When CULedger launched, it operated on a transaction-based model, charging credit unions for every purchase notched on the chain. Last year, however, CULedger switched to issuing a flat fee, since charging credit unions by the number of transactions discouraged them from promoting the product.

It also ran counter to how the conservative institutions traditionally budget for items.

“Credit unions are profit-minded but not profit-driven, they’re very protective of their members’ money,” Esser said. “Because of that conservative nature, their preferred model is subscription-based, because they can budget for it.”

Credit unions are profit-minded but not profit-driven, they’re very protective of their members.”

Esser declined to elaborate on the cost of implementing MemberPass but said the company needs 27 signed contracts to reach profitability.

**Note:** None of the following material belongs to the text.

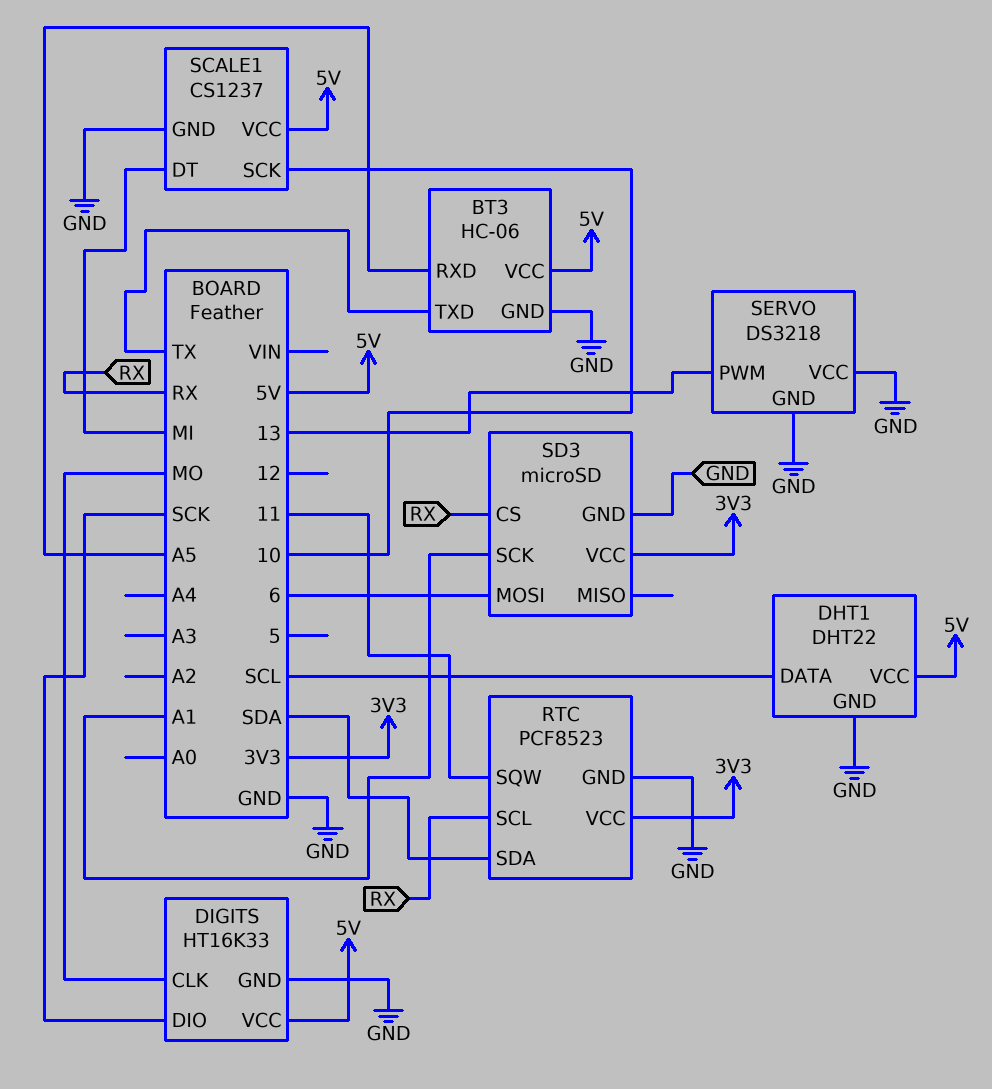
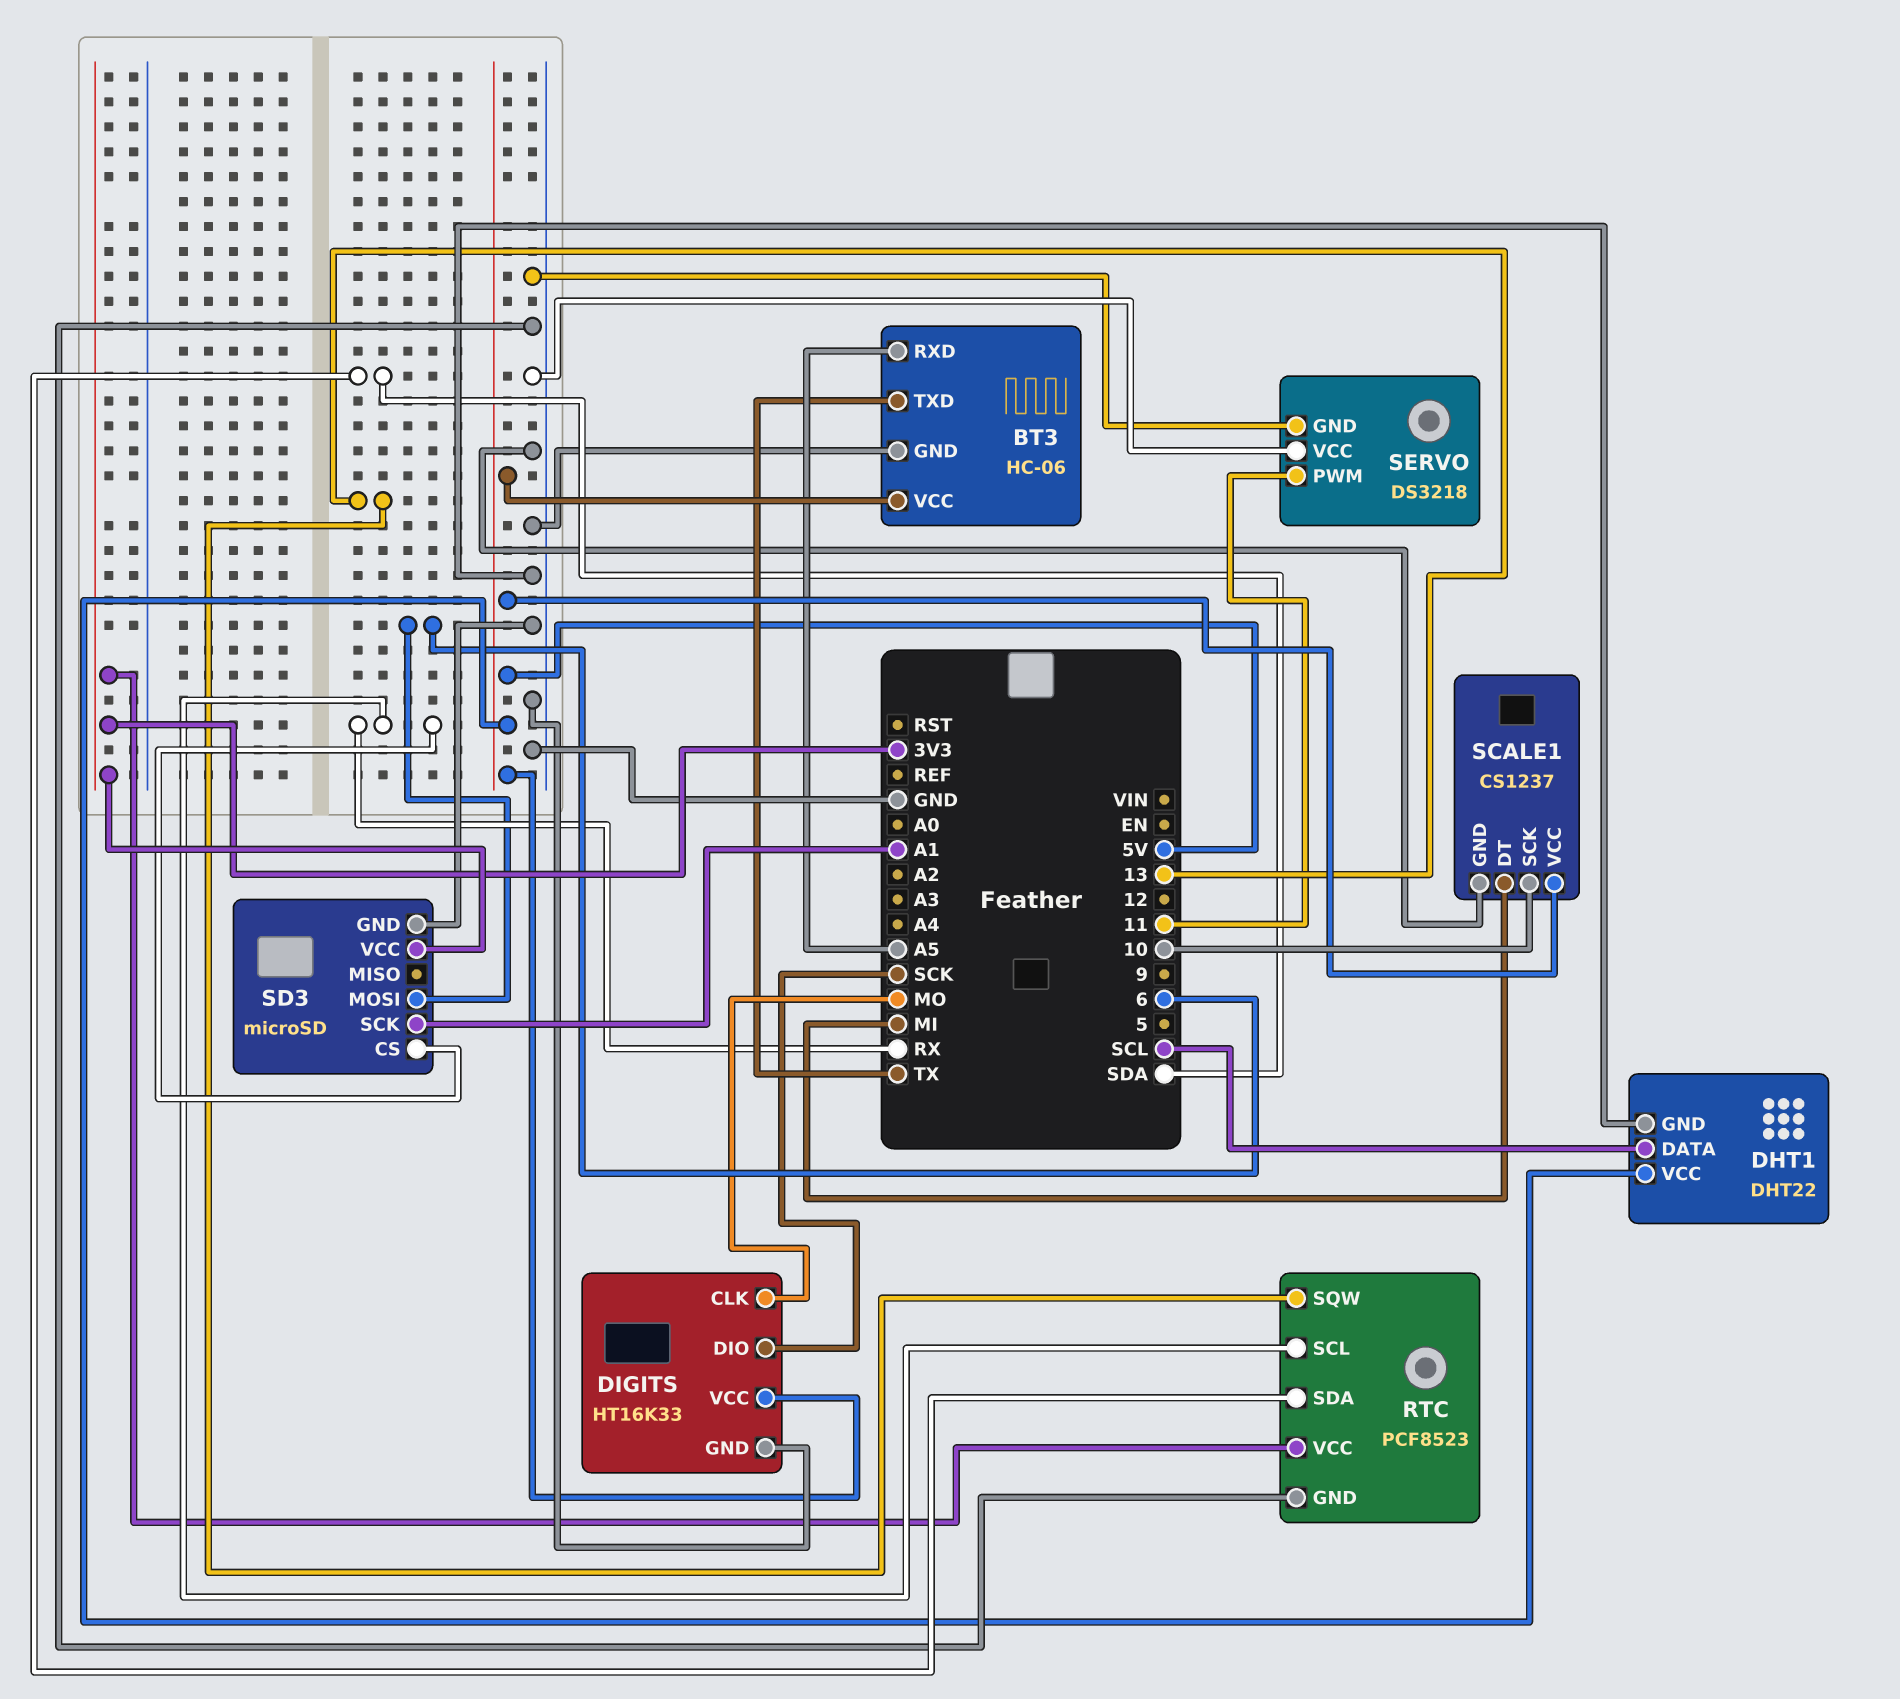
RTC pin SQW: 11 -> 13
SERVO pin PWM: 13 -> 11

She estimated CULedger will reach that point in about a year.

Academic Lana Swartz, a professor at the University of Virginia and self-described “blockchain skeptic,” said she saw similarities between the promise blockchain holds for credit unions and the promise blockchain holds in the music industry. By using blockchain, musicians would be able to receive royalty payments, venues could curb counterfeit tickets and record companies could easily trace song streams.

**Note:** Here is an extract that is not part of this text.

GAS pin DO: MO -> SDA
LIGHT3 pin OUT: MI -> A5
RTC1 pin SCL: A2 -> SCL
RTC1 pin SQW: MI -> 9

But “I think it has struggled to reach the potential that some people thought it was going to have,” said Swartz, author of the forthcoming book New Money: How Payment Became Social Media.

She said blockchain’s main power was bringing together diverse groups of people to identify and discuss shared problems. As music execs talked over the cost and complexity of implementing blockchain, she said they often settled on solutions other than distributed ledgers.

Like the music industry, Swartz said credit unions’ mission of charging members low fees could present a barrier for CULedger.

“It can be quite costly to explore new technologies, especially new technologies that may be overhyped. And I think that credit unions, more so than most financial organizations, have their members’ interest in mind and have to make tough decisions,” Swartz said.

But “if any group of organizations is prepared to figure out how to make a technology like blockchain work for them, it’s probably the credit union movement. They are cooperative in nature.”